Investing.com - Uber's CEO Travis Kalanick stepped down on Tuesday from his position at Uber, following pressure from Uber's investors. The ride hailing service has recently been plagued with incidents, from having been exposed as having a negative workplace culture, to developing technological tools to avoid law enforcement.
Uber's CEO resignation could be the first step needed to take the company public. Indeed, potential investors believed current management was viewed too negatively to head a public company.
Another potential roadblock to an IPO is a lawsuit by Alphabet (NASDAQ:GOOGL)'s Waymo claiming that Uber's self-driving efforts are fueled by proprietary technology secrets allegedly taken by Anthony Levandowski when he transitioned from Waymo to Uber.
Finally, Uber's own valuation may prevent the company from going public.
Uber's valuation skyrocketed over the past four years. Capital raisings over the past few years have valued Uber up to $68 billion dollars.

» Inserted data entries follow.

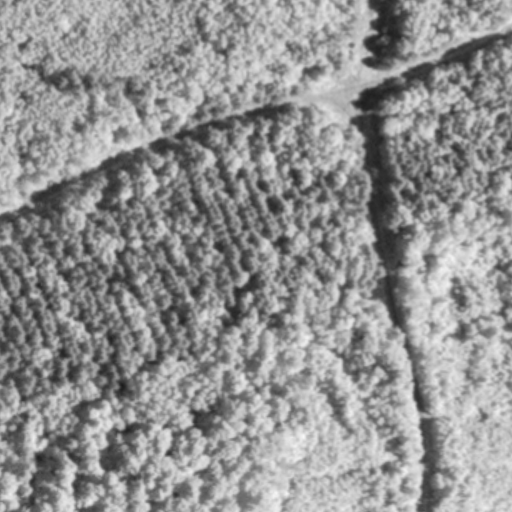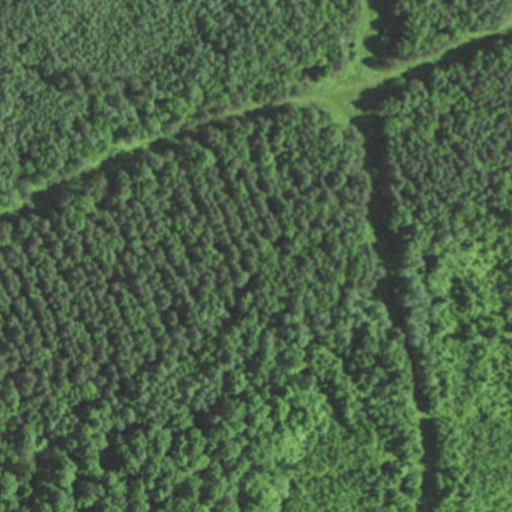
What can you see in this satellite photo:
road: (362, 41)
road: (434, 53)
road: (172, 130)
road: (379, 299)
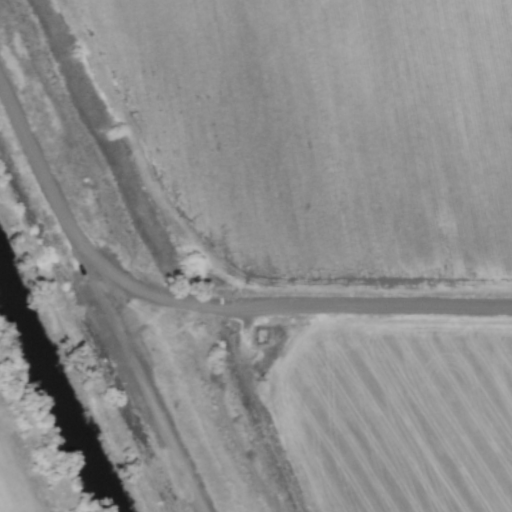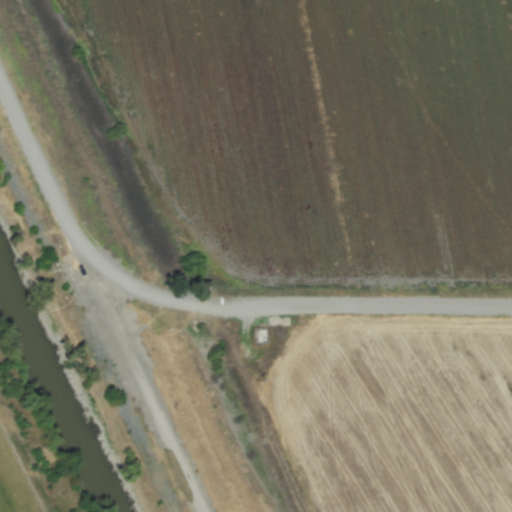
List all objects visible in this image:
crop: (348, 220)
road: (193, 302)
road: (141, 376)
crop: (25, 460)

Uber's current valuation of $68 billion dollars surpasses the one of General Motors (NYSE:GM), Ford, and Tesla, and investors are wondering whether the company can justify its valuation.
Uber's heads a group of "Unicorns" – venture capital backed companies worth more than a billion dollars.
As venture capital firms rose to prominence, many startups prefer raising private money rather to be exposed to outside shareholder pressure.
The latest turmoil in Uber would have certainly resulted in substantial drops in the company share price.
Therefore, we believe the company will rather wait until the storms pass before taking the company public.
However, there's no knowing whether the market cycle will allow for a pricey IPO, and if the market takes a turn for the worse – we might never see an Uber IPO.